Un diálogo entre dos personas —acaso el modelo más simple de conversación— consiste en el intercambio mutuo de discursos. Esta definición (y la cortesía) reclama que los discursos vayan alternándose de modo que al discurso de la primera persona le siga el de la segunda y así de modo sucesivo. El silencio, la pausa entre uno y otro discurso, también juega un papel esencial. No hay reglas matemáticas ni tampoco durante la trayectoria del diálogo esos silencios duran lo mismo. A veces son incómodos, sobre todo si se prolongan mucho, porque una persona no sabe en qué lugar está la mente de la otra persona, siendo esta tan opaca, divagante y tanto más veloz que la palabra. Pero ese silencio es la reserva de un verdadero dialogar.

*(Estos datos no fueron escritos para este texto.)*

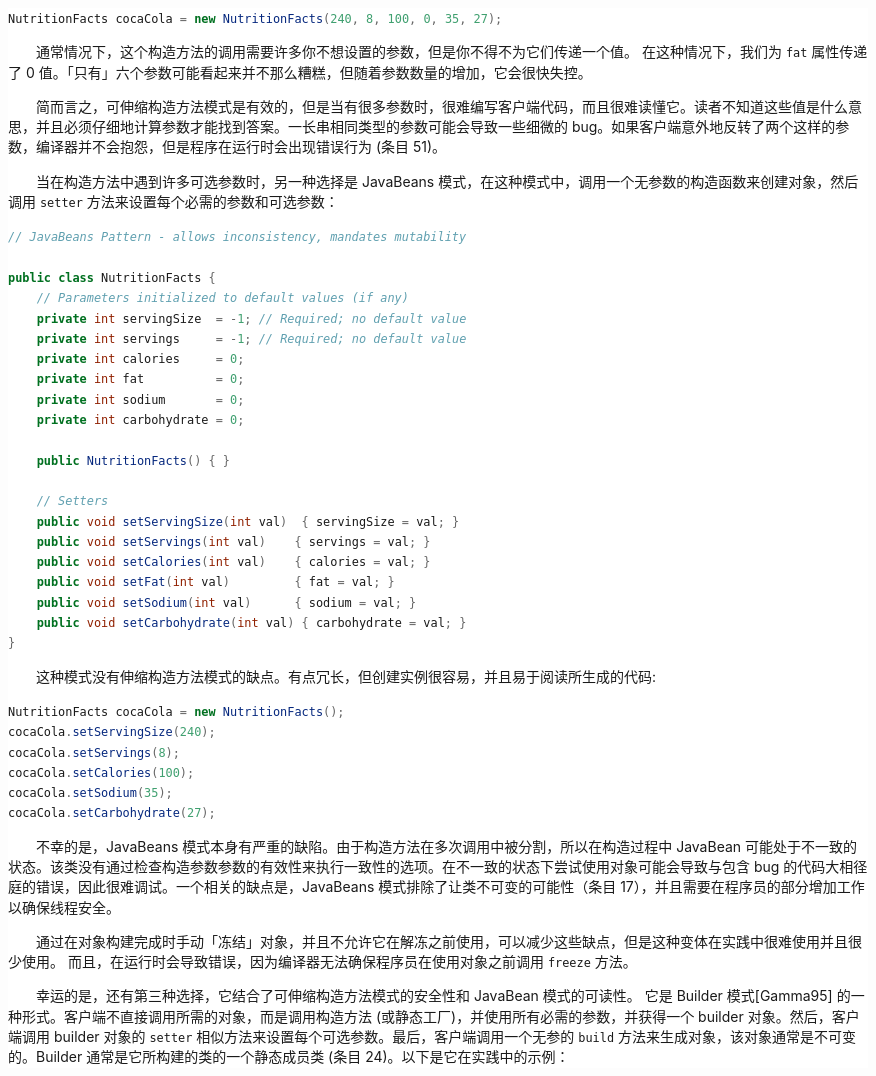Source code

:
 ```java
NutritionFacts cocaCola = new NutritionFacts(240, 8, 100, 0, 35, 27);
```

　　通常情况下，这个构造方法的调用需要许多你不想设置的参数，但是你不得不为它们传递一个值。 在这种情况下，我们为 `fat` 属性传递了 0 值。「只有」六个参数可能看起来并不那么糟糕，但随着参数数量的增加，它会很快失控。

　　简而言之，可伸缩构造方法模式是有效的，但是当有很多参数时，很难编写客户端代码，而且很难读懂它。读者不知道这些值是什么意思，并且必须仔细地计算参数才能找到答案。一长串相同类型的参数可能会导致一些细微的 bug。如果客户端意外地反转了两个这样的参数，编译器并不会抱怨，但是程序在运行时会出现错误行为 (条目 51)。

　　当在构造方法中遇到许多可选参数时，另一种选择是 JavaBeans 模式，在这种模式中，调用一个无参数的构造函数来创建对象，然后调用 `setter` 方法来设置每个必需的参数和可选参数：

```java
// JavaBeans Pattern - allows inconsistency, mandates mutability

public class NutritionFacts {
    // Parameters initialized to default values (if any)
    private int servingSize  = -1; // Required; no default value
    private int servings     = -1; // Required; no default value
    private int calories     = 0;
    private int fat          = 0;
    private int sodium       = 0;
    private int carbohydrate = 0;

    public NutritionFacts() { }

    // Setters
    public void setServingSize(int val)  { servingSize = val; }
    public void setServings(int val)    { servings = val; }
    public void setCalories(int val)    { calories = val; }
    public void setFat(int val)         { fat = val; }
    public void setSodium(int val)      { sodium = val; }
    public void setCarbohydrate(int val) { carbohydrate = val; }
}
```

　　这种模式没有伸缩构造方法模式的缺点。有点冗长，但创建实例很容易，并且易于阅读所生成的代码:

```java
NutritionFacts cocaCola = new NutritionFacts();
cocaCola.setServingSize(240);
cocaCola.setServings(8);
cocaCola.setCalories(100);
cocaCola.setSodium(35);
cocaCola.setCarbohydrate(27);
```

　　不幸的是，JavaBeans 模式本身有严重的缺陷。由于构造方法在多次调用中被分割，所以在构造过程中 JavaBean 可能处于不一致的状态。该类没有通过检查构造参数参数的有效性来执行一致性的选项。在不一致的状态下尝试使用对象可能会导致与包含 bug 的代码大相径庭的错误，因此很难调试。一个相关的缺点是，JavaBeans 模式排除了让类不可变的可能性（条目 17），并且需要在程序员的部分增加工作以确保线程安全。

　　通过在对象构建完成时手动「冻结」对象，并且不允许它在解冻之前使用，可以减少这些缺点，但是这种变体在实践中很难使用并且很少使用。 而且，在运行时会导致错误，因为编译器无法确保程序员在使用对象之前调用 `freeze` 方法。

　　幸运的是，还有第三种选择，它结合了可伸缩构造方法模式的安全性和 JavaBean 模式的可读性。 它是 Builder 模式[Gamma95] 的一种形式。客户端不直接调用所需的对象，而是调用构造方法 (或静态工厂)，并使用所有必需的参数，并获得一个 builder 对象。然后，客户端调用 builder 对象的 `setter` 相似方法来设置每个可选参数。最后，客户端调用一个无参的 `build` 方法来生成对象，该对象通常是不可变的。Builder 通常是它所构建的类的一个静态成员类 (条目 24)。以下是它在实践中的示例：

Puede darse el caso de una conversación en la cual solo una persona hable y la otra permanezca en silencio, pero como el diálogo es un intercambio y, por consiguiente, se espera una respuesta, ese silencio posee una virtud muy expresiva, dice algo, ambiguamente quizás, en absoluto un mero vacío.
Puede darse, también, que una persona hable sin dejar participar al otro, lo mantiene en la mudez, lo acorrala con su borbotón de palabras, le impone un silencio indeseado. Es un monologante que, paradójicamente, necesita de otra persona para expresar su discurso, por egolatría, enfermedad, soledad, desatino, alivio o intrínseca lata. Solo quiere soltarlo. Es una posibilidad no escasa e, incluso, al contrario de lo que suele decirse, puede llegar a ser interesante y entretenido para la segunda persona. George Katsimbalis, en el magnífico retrato que hace de él Henry Miller en su mejor obra —“El coloso de Maruri”—, era un monologante fascinador, delicioso, divertido, impredecible, tan lleno de sabor que nadie quería interrumpirlo. Era una conversación de uno solo porque, con todo, daba pie en el otro a una respuesta pura, placer, avidez, carcajada. No agotaba. Se podía estar una noche entera escuchando a Katsimbalis.

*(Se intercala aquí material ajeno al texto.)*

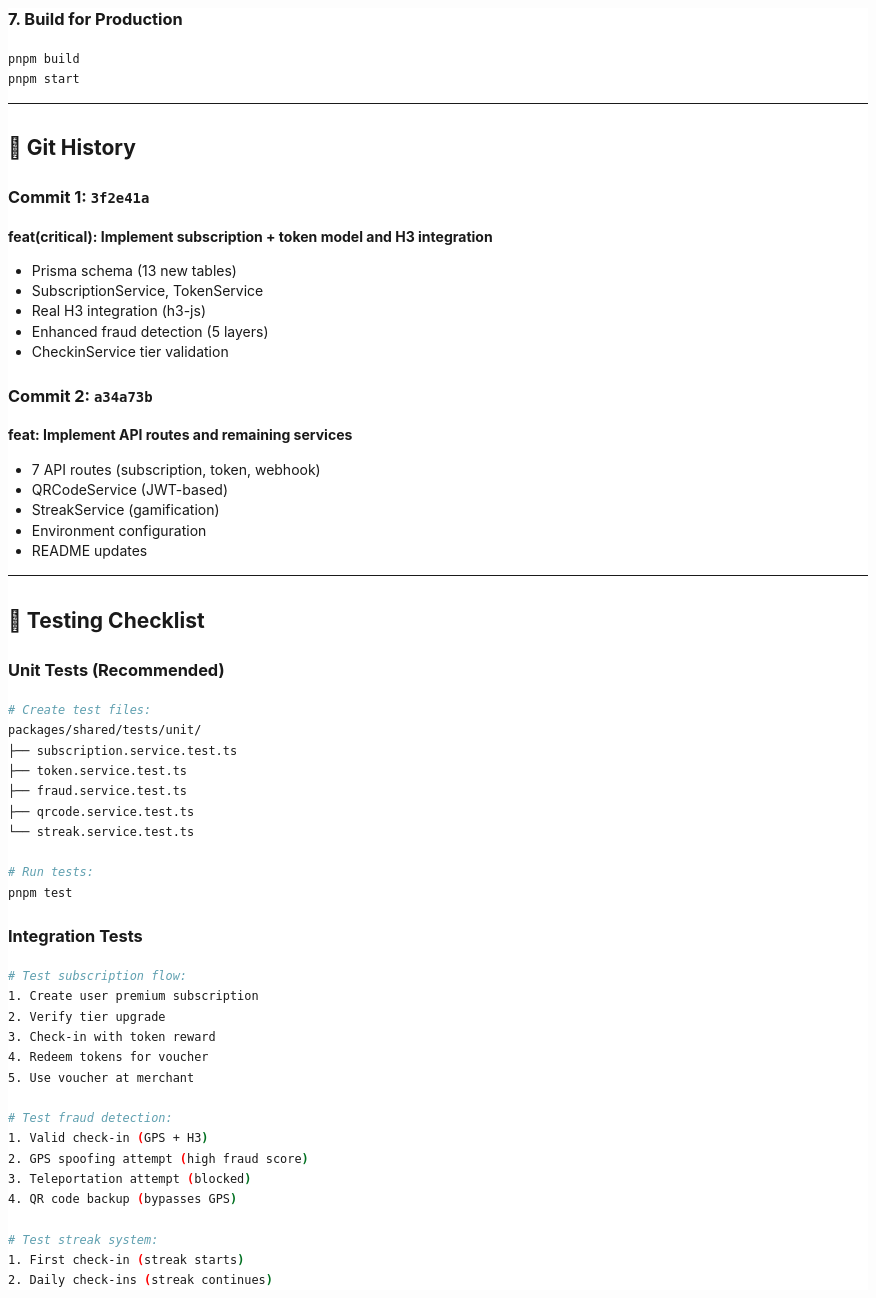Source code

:### 7. Build for Production
```bash
pnpm build
pnpm start
```

---

## 📝 Git History

### Commit 1: `3f2e41a`
**feat(critical): Implement subscription + token model and H3 integration**
- Prisma schema (13 new tables)
- SubscriptionService, TokenService
- Real H3 integration (h3-js)
- Enhanced fraud detection (5 layers)
- CheckinService tier validation

### Commit 2: `a34a73b`
**feat: Implement API routes and remaining services**
- 7 API routes (subscription, token, webhook)
- QRCodeService (JWT-based)
- StreakService (gamification)
- Environment configuration
- README updates

---

## 🧪 Testing Checklist

### Unit Tests (Recommended)
```bash
# Create test files:
packages/shared/tests/unit/
├── subscription.service.test.ts
├── token.service.test.ts
├── fraud.service.test.ts
├── qrcode.service.test.ts
└── streak.service.test.ts

# Run tests:
pnpm test
```

### Integration Tests
```bash
# Test subscription flow:
1. Create user premium subscription
2. Verify tier upgrade
3. Check-in with token reward
4. Redeem tokens for voucher
5. Use voucher at merchant

# Test fraud detection:
1. Valid check-in (GPS + H3)
2. GPS spoofing attempt (high fraud score)
3. Teleportation attempt (blocked)
4. QR code backup (bypasses GPS)

# Test streak system:
1. First check-in (streak starts)
2. Daily check-ins (streak continues)
```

Pero concordemos en que es una excepción: el intercambio explicitado verbalmente, aunque una de las dos personas sea más bien taciturna y discreta, es necesario. En general, se siente cierta violencia cuando una de las partes no deja hablar.
El mero hablar sucesivo, sin embargo, no basta: podría darse que ambas personas alternen discursos con una falsa relación mutua. He asistido a este absurdo: dos monólogos entrelazados, que corren sin tocarse.

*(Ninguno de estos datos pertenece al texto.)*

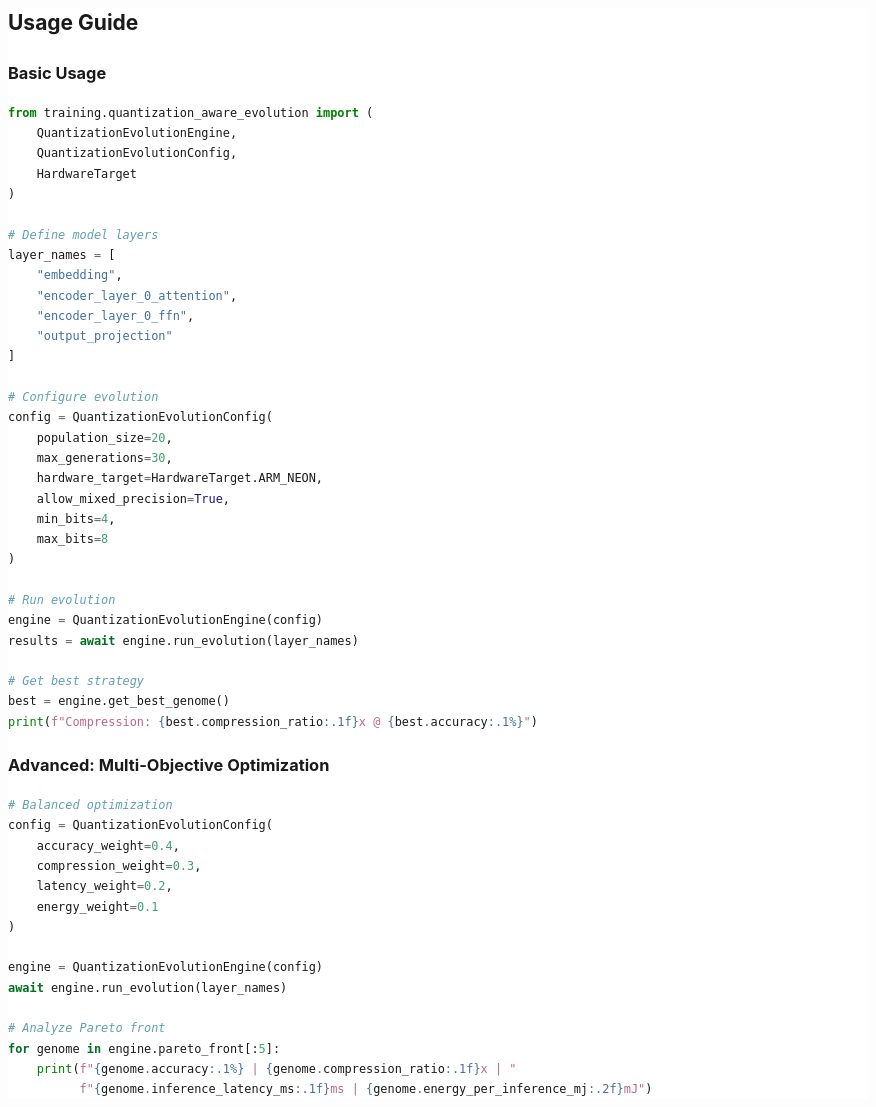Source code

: ## Usage Guide

### Basic Usage

```python
from training.quantization_aware_evolution import (
    QuantizationEvolutionEngine,
    QuantizationEvolutionConfig,
    HardwareTarget
)

# Define model layers
layer_names = [
    "embedding",
    "encoder_layer_0_attention",
    "encoder_layer_0_ffn",
    "output_projection"
]

# Configure evolution
config = QuantizationEvolutionConfig(
    population_size=20,
    max_generations=30,
    hardware_target=HardwareTarget.ARM_NEON,
    allow_mixed_precision=True,
    min_bits=4,
    max_bits=8
)

# Run evolution
engine = QuantizationEvolutionEngine(config)
results = await engine.run_evolution(layer_names)

# Get best strategy
best = engine.get_best_genome()
print(f"Compression: {best.compression_ratio:.1f}x @ {best.accuracy:.1%}")
```

### Advanced: Multi-Objective Optimization

```python
# Balanced optimization
config = QuantizationEvolutionConfig(
    accuracy_weight=0.4,
    compression_weight=0.3,
    latency_weight=0.2,
    energy_weight=0.1
)

engine = QuantizationEvolutionEngine(config)
await engine.run_evolution(layer_names)

# Analyze Pareto front
for genome in engine.pareto_front[:5]:
    print(f"{genome.accuracy:.1%} | {genome.compression_ratio:.1f}x | "
          f"{genome.inference_latency_ms:.1f}ms | {genome.energy_per_inference_mj:.2f}mJ")
```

Todas estas posibilidades solo tienen por propósito subrayar cuán importante es en el diálogo el escuchar. Cada día más infrecuente, con todo, está en la médula de muchos conflictos y trabas personales y públicas. Vivimos tiempos en que impera la resistencia a acallar el propio discurso, suspenderlo para ponerse a la escucha de lo que otro quiere auténticamente decir. Lo que resulta son parodias estériles o autoritarias.